** Text block follows **

Huobi, one of the largest cryptocurrency exchanges in the world, recently published a list of 32 digital currencies that are at risk. The company marks with the “ST” label companies that issue tokens and do not publish their quarterly or semi-annual report on time twice in a row.
The exchange also issues an “ST” warning to those organizations whose tokens do not reach $50,000 in average daily trading volume for 15 consecutive days, as well as to those who violate the rules of the exchanger.
The following digital coins received a warning: APPC, BCV, BFT, DAT, DGD, EKO, ENG, EVX, GAS, IDT, IIC, LUN, MDS, MT, MTL, MTN, MTX, OST, PRO, QSP, QUN, RCN, RDN, RTE, SALT, STK, TNT, UTK, WPR, XMX, ZJLT, and ZLA.

** End of Text block **
** Stored data follows **

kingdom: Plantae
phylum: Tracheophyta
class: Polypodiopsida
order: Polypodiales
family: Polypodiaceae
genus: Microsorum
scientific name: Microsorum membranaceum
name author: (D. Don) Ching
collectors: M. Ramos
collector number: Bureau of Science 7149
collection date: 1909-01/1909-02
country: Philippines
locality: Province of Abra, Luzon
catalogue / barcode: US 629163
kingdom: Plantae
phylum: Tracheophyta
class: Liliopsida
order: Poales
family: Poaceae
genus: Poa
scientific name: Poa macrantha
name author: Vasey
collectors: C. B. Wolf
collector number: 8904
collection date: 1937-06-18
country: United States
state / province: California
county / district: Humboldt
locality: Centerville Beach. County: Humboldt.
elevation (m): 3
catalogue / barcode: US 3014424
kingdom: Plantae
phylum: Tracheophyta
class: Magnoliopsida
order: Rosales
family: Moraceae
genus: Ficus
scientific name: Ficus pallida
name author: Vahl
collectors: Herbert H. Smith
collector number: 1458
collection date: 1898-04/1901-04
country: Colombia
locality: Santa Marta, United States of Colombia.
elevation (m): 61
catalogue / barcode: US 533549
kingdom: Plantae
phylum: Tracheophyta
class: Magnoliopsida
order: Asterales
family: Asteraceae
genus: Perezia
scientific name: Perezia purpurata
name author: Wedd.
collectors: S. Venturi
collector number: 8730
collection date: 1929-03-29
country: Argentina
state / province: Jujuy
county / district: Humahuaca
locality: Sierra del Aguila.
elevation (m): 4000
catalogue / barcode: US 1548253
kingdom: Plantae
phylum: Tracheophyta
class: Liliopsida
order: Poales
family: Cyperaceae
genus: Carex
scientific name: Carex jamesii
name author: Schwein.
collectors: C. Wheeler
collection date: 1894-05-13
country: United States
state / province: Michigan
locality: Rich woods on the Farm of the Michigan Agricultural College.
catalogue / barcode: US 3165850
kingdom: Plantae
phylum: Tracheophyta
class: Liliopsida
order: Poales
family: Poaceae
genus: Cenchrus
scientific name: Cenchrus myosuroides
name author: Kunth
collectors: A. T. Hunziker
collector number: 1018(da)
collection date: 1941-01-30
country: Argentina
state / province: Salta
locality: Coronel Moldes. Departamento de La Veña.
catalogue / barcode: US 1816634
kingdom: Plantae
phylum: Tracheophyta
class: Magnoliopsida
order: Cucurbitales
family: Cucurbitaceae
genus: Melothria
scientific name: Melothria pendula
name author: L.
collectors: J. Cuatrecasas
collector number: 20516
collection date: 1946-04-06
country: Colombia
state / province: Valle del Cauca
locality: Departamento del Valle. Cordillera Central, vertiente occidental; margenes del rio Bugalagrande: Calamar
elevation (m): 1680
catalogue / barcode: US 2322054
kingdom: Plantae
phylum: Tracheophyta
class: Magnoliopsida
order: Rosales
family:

** End of Stored data **

Actions to take -
A - In the text on Huobi's list of at-risk tokens, what average daily trading volume must a token fail to reach for 15 consecutive days to receive an "ST" warning?
B - In the Huobi text, swap "warning" for "notice" and write out the passage from "The exchange also" to "ZJLT, and ZLA.".
C - Pick up the text on Huobi's list of at-risk tokens where it stops, and carry it forward.

Written responses -
A - $50,000

B -
The exchange also issues an “ST” notice to those organizations whose tokens do not reach $50,000 in average daily trading volume for 15 consecutive days, as well as to those who violate the rules of the exchanger.
The following digital coins received a notice: APPC, BCV, BFT, DAT, DGD, EKO, ENG, EVX, GAS, IDT, IIC, LUN, MDS, MT, MTL, MTN, MTX, OST, PRO, QSP, QUN, RCN, RDN, RTE, SALT, STK, TNT, UTK, WPR, XMX, ZJLT, and ZLA.

C -
Exchange representatives stated that these 32 coins showed insufficient trading volume. However, staff will re-verify all listed tokens on December 26th. If the requirements are not met, Huobi may carry out a delisting procedure.
Huobi was previously the largest exchange in China, but due to government repression of cryptocurrency organizations, its management decided to move its headquarters to Singapore. At the moment, it is fourth in the world in terms of trading volume, according to information from CoinMarketCap, the exchange processes about a billion dollars per day.